Oversized Black Wool Coat
The definitive Yamamoto garment — an oversized black coat that creates space between body and fabric, allowing the garment to move as an independent architectural form.
No single piece defines Yohji Yamamoto more completely than the oversized black wool coat that has appeared, in variations, across five decades of collections. Crafted from his signature wool wrinkled gabardine — a fabric whose slightly creased surface highlights the natural texture of wool rather than concealing it — the coat hangs from the shoulders in volumes that have nothing to do with the body underneath. The silhouette is closer to shelter than to clothing: a cocoon, an enclosure, a portable room that the wearer inhabits rather than wears. Large hoods or dramatic collars frame the face without constraining it. Buttons or hidden closures run up the front. The draping is exquisite and entirely non-Western, rejecting the tailored silhouette’s insistence on revealing the body’s shape in favor of creating a new shape that belongs to the garment alone.

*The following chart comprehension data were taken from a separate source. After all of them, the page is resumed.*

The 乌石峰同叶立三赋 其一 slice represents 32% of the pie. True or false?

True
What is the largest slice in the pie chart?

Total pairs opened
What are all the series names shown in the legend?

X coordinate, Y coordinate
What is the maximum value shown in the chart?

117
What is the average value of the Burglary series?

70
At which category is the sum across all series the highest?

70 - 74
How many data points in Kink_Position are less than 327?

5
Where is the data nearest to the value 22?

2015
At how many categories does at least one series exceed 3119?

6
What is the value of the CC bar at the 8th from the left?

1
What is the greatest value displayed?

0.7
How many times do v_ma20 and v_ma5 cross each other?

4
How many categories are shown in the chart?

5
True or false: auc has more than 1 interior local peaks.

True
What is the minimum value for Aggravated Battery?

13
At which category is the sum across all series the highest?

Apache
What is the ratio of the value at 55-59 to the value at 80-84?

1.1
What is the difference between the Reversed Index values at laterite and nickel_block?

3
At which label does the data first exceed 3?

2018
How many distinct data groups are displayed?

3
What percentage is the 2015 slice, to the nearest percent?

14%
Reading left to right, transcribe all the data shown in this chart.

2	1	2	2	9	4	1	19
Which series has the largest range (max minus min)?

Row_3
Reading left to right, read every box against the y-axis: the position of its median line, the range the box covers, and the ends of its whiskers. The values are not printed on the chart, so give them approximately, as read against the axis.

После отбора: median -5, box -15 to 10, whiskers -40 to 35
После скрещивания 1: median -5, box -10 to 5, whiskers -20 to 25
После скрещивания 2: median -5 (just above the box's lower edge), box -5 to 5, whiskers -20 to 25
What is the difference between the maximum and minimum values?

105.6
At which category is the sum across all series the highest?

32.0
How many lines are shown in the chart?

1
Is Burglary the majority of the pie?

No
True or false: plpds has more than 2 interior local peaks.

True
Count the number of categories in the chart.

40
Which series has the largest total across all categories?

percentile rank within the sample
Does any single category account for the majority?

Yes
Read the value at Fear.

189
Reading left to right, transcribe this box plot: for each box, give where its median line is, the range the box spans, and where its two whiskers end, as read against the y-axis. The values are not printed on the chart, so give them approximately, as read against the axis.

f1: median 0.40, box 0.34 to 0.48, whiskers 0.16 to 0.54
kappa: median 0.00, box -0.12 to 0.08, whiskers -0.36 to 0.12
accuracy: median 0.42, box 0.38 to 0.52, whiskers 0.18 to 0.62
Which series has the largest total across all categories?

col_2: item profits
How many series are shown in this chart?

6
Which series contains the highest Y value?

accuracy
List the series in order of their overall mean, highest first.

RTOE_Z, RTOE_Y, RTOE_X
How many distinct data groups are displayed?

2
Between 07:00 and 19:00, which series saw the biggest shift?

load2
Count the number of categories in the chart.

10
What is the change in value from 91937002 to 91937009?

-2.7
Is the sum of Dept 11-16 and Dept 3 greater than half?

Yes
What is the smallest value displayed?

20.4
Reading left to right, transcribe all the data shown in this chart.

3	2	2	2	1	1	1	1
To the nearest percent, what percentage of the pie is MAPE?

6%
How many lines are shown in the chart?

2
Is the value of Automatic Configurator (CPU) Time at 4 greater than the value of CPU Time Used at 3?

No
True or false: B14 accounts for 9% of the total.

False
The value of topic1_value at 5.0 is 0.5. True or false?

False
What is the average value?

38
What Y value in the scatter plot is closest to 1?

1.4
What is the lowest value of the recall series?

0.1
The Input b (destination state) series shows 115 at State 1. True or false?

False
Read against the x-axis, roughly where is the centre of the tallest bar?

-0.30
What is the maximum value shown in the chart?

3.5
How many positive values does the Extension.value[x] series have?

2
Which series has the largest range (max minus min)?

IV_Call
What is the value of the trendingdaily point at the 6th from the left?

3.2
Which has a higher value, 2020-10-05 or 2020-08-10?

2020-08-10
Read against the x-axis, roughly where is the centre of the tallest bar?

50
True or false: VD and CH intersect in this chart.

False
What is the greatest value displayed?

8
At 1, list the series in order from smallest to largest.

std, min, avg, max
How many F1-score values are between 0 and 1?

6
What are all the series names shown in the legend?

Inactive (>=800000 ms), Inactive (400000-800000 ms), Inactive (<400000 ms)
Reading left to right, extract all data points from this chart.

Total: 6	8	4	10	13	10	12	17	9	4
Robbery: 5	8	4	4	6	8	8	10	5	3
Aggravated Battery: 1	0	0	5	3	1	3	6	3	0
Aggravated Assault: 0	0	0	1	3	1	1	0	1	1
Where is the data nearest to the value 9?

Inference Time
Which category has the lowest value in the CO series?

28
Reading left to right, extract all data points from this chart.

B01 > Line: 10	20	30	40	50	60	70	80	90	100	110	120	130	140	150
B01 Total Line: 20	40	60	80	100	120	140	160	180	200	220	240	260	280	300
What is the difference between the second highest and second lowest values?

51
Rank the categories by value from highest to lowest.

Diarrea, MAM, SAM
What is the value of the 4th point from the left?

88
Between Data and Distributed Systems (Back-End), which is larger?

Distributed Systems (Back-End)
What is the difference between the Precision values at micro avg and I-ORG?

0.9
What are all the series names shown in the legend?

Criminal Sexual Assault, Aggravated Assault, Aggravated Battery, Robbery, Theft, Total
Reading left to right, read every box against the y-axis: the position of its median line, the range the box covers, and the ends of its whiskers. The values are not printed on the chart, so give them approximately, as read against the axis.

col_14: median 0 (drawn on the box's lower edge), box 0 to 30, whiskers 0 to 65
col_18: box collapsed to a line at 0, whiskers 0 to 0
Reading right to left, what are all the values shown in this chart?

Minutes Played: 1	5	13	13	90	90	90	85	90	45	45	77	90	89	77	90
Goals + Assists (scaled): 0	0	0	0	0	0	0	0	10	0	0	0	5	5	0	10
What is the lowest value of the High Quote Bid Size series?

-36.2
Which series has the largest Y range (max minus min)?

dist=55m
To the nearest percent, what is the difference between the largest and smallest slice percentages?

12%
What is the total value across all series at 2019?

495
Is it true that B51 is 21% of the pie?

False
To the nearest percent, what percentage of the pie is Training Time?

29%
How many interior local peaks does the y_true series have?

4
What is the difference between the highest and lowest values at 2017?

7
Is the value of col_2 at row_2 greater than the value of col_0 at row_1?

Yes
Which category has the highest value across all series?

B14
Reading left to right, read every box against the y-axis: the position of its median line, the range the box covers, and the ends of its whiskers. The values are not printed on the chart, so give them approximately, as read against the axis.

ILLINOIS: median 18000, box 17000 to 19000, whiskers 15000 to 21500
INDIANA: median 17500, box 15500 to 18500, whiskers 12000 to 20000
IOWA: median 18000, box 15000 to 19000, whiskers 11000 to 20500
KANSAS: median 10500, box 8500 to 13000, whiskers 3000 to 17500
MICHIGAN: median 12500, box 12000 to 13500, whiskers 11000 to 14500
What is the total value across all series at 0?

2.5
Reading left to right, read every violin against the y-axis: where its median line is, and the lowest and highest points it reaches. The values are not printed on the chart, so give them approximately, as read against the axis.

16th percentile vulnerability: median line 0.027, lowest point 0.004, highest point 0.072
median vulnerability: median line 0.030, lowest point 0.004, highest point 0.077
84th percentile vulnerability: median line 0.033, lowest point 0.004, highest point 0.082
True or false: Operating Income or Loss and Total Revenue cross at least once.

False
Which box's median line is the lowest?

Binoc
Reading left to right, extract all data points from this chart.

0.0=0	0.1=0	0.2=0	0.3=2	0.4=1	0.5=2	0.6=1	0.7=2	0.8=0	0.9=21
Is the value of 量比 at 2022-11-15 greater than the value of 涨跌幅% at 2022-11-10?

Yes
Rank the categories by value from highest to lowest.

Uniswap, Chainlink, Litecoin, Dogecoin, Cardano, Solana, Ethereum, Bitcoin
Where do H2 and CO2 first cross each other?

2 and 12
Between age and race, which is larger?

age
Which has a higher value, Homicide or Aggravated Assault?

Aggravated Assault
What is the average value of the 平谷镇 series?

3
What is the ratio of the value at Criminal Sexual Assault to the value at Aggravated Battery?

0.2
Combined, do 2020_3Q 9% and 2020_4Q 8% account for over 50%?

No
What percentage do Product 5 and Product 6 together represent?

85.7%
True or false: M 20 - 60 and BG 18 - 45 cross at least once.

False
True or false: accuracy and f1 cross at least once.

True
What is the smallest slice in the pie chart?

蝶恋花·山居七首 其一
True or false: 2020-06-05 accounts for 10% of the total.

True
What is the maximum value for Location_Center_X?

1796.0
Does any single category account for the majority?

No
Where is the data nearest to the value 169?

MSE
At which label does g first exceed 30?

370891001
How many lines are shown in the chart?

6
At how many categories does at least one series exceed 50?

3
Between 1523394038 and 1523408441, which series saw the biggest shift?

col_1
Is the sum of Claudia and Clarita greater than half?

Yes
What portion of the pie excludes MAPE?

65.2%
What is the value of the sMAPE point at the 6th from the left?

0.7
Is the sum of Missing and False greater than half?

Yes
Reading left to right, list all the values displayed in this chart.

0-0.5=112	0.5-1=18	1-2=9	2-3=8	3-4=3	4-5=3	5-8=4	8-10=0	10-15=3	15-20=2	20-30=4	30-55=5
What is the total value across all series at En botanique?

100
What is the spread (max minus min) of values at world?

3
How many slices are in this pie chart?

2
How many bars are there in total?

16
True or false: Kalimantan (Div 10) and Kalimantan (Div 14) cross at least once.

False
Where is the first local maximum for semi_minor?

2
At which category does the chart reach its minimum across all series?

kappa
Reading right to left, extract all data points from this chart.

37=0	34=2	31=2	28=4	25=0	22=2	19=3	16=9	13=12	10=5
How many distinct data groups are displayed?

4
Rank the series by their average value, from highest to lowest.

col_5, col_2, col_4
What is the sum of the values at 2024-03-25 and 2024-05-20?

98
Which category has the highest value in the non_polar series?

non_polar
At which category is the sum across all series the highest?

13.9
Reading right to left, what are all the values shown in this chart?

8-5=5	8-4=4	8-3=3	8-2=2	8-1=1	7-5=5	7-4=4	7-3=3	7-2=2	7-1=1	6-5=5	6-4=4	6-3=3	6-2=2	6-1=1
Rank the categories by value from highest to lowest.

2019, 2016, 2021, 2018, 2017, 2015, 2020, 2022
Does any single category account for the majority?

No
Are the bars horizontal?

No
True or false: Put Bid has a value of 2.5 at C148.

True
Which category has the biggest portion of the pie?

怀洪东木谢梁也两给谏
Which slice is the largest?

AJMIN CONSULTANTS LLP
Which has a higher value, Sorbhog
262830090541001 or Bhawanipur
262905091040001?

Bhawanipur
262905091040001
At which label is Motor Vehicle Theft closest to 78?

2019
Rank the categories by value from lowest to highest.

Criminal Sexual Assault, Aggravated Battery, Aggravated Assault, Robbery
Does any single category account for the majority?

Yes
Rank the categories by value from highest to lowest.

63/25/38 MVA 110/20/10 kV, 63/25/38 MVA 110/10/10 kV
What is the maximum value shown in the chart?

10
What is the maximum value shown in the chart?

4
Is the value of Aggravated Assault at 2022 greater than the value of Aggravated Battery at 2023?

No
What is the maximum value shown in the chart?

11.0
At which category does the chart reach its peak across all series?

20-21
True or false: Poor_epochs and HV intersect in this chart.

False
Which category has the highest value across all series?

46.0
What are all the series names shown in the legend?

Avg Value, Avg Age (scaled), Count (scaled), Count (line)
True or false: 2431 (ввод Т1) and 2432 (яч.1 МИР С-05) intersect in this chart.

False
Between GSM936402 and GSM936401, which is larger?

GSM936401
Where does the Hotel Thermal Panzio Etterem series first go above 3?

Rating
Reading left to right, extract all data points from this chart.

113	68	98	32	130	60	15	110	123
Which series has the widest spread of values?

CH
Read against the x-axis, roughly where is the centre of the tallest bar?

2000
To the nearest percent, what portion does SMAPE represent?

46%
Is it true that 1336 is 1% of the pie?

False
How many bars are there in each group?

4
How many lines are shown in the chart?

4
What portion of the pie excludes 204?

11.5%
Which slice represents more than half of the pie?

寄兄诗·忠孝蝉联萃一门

Yamamoto’s greatest contribution to fashion may be the use of black, which he has executed with more conviction and more range than anyone in the history of the discipline. But the oversized coat is the vehicle through which that commitment achieves its fullest expression. The space between body and fabric — the air trapped inside the coat’s generous volume — is not empty but active, a material in its own right that changes as the wearer moves. This approach challenged Western fashion’s fundamental assumption that clothing exists to reveal and accentuate the body, proposing instead that the most beautiful relationship between body and garment is one of mutual independence.
Vintage examples from the 1980s and 1990s range from four hundred to over two thousand dollars through specialist dealers and auction houses. The coat remains in production across Yamamoto’s mainline and Y’s diffusion labels, proof that the most radical garment in his vocabulary is also the most enduring.